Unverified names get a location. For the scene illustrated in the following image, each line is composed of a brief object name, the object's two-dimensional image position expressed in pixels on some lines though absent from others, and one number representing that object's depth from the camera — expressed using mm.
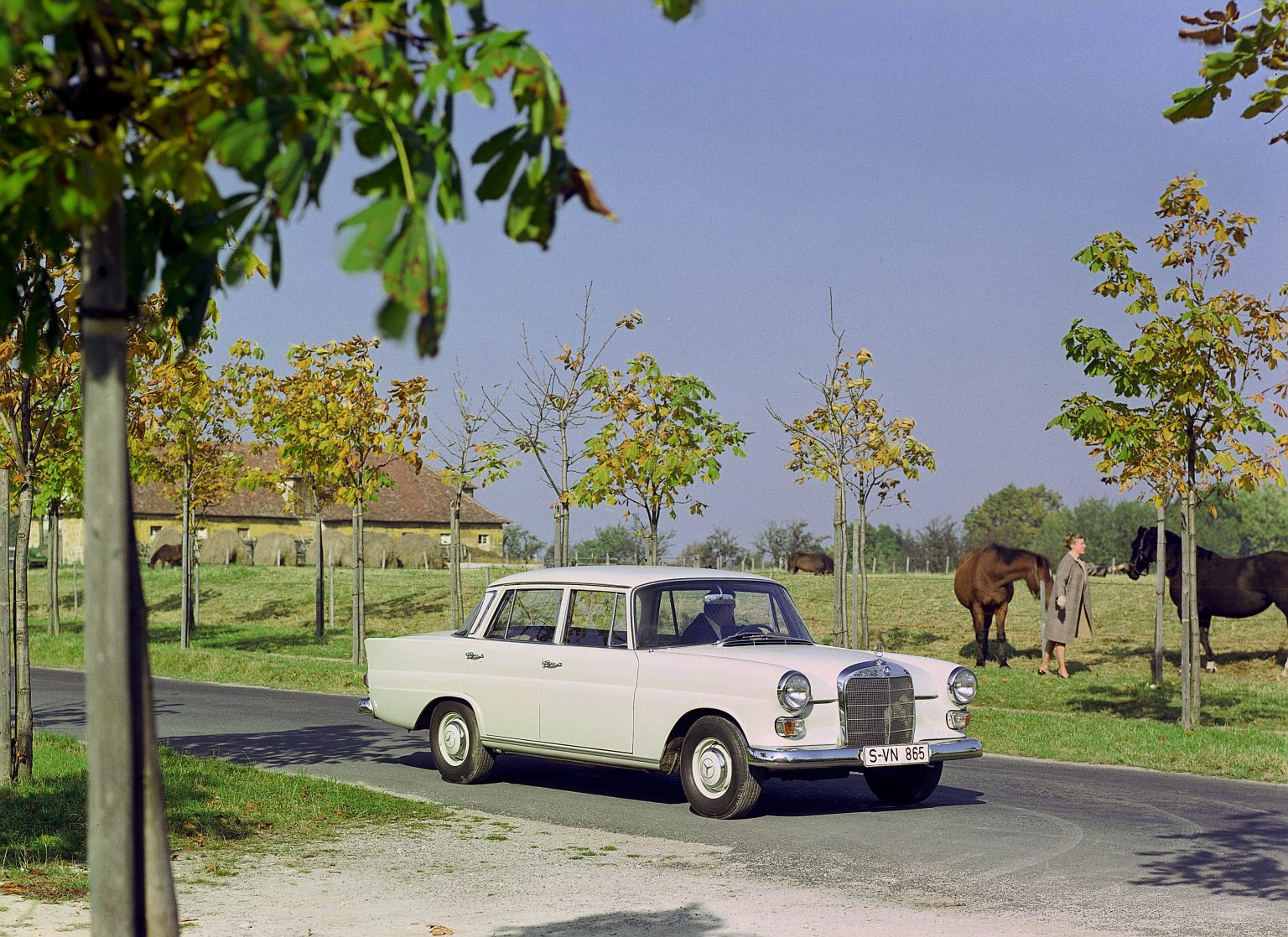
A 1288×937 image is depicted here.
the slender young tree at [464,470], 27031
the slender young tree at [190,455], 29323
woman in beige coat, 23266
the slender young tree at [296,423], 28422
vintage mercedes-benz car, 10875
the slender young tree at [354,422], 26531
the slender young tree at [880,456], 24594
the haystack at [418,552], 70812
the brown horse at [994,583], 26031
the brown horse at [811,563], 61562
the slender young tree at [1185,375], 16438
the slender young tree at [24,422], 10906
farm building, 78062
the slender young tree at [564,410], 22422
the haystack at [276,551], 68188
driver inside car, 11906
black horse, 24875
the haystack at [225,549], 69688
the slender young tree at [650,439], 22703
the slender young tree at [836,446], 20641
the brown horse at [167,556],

──────────

Restate the data above word for word, omitting every picture.

Unverified names get a location. For the scene illustrated in the following image, each line is composed of a brief object name, the object's two-dimensional image position expressed in pixels on some lines though absent from others, and one number representing that object's depth from the camera — expressed using mm.
A 1288×937 image is depicted here.
the slender young tree at [464,470], 27031
the slender young tree at [190,455], 29323
woman in beige coat, 23266
the slender young tree at [296,423], 28422
vintage mercedes-benz car, 10875
the slender young tree at [354,422], 26531
the slender young tree at [880,456], 24594
the haystack at [418,552], 70812
the brown horse at [994,583], 26031
the brown horse at [811,563], 61562
the slender young tree at [1185,375], 16438
the slender young tree at [24,422], 10906
farm building, 78062
the slender young tree at [564,410], 22422
the haystack at [276,551], 68188
driver inside car, 11906
black horse, 24875
the haystack at [225,549], 69688
the slender young tree at [650,439], 22703
the slender young tree at [836,446], 20641
the brown horse at [167,556],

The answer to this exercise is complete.